_Exercise objective_
Starting with the line with "root of tail: (85, 134)" in the entries below and going on through the line with "right back paw: (291, 709)", output every line exactly and nothing more. No pictures.

-- Provided material follows --

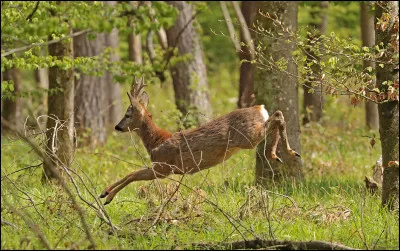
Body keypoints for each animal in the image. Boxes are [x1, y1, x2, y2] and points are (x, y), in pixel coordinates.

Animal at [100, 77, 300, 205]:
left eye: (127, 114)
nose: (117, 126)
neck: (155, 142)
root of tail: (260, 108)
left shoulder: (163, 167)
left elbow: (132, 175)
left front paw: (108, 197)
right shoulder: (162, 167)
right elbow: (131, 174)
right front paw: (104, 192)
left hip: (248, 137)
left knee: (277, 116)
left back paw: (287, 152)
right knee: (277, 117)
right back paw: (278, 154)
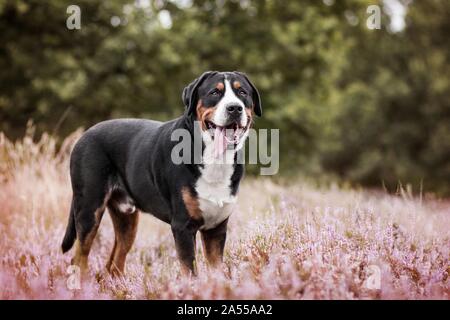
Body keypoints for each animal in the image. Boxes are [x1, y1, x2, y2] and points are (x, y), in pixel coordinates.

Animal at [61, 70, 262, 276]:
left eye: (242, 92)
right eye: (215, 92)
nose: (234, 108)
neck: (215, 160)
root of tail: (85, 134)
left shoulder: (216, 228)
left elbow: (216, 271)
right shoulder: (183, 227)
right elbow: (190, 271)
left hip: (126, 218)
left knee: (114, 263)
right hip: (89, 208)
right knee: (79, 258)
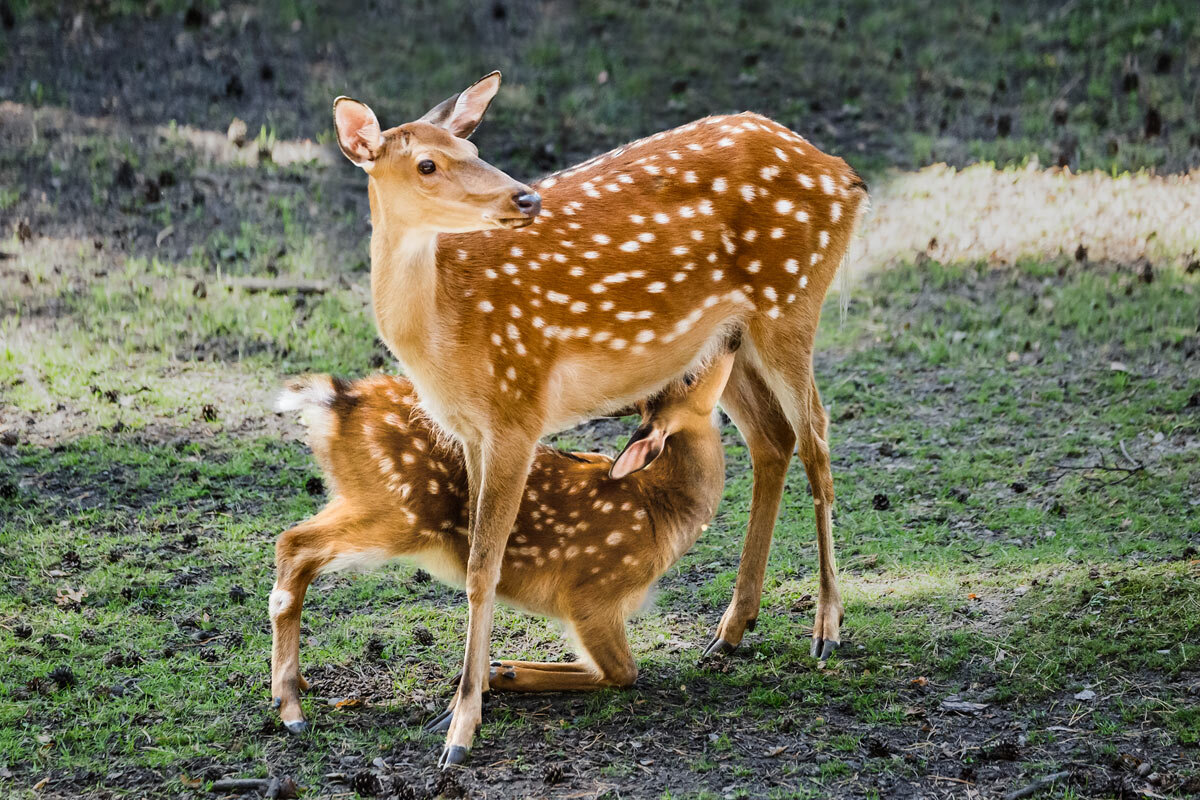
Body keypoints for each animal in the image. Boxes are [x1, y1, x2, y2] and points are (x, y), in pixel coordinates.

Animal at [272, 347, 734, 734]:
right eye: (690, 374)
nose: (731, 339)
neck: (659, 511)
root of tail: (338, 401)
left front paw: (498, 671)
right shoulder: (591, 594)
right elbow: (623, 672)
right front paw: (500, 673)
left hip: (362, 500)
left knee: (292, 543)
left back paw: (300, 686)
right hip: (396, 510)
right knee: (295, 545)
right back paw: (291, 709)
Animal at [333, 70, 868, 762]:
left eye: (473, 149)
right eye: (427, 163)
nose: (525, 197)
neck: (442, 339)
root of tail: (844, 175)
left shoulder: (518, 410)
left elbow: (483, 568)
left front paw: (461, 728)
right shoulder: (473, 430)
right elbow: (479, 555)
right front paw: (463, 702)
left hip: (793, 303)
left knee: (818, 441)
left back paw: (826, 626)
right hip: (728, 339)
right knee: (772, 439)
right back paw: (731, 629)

-- Provided material concluded --

_Written reply_
root of tail: (85, 134)
left shoulder: (216, 228)
left elbow: (216, 271)
right shoulder: (183, 227)
right elbow: (190, 271)
left hip: (126, 218)
left knee: (114, 263)
right hip: (89, 208)
right knee: (79, 258)
Body keypoints for each animal in the image. Boxes are [x1, y1, x2, y2] and points are (x, y), in pixel coordinates.

Animal at [272, 347, 734, 734]:
right eye: (690, 374)
nose: (731, 339)
neck: (659, 511)
root of tail: (338, 401)
left front paw: (498, 671)
right shoulder: (591, 594)
right elbow: (623, 672)
right front paw: (500, 673)
left hip: (362, 500)
left knee: (292, 543)
left back paw: (300, 686)
right hip: (396, 510)
right knee: (295, 545)
right back paw: (291, 709)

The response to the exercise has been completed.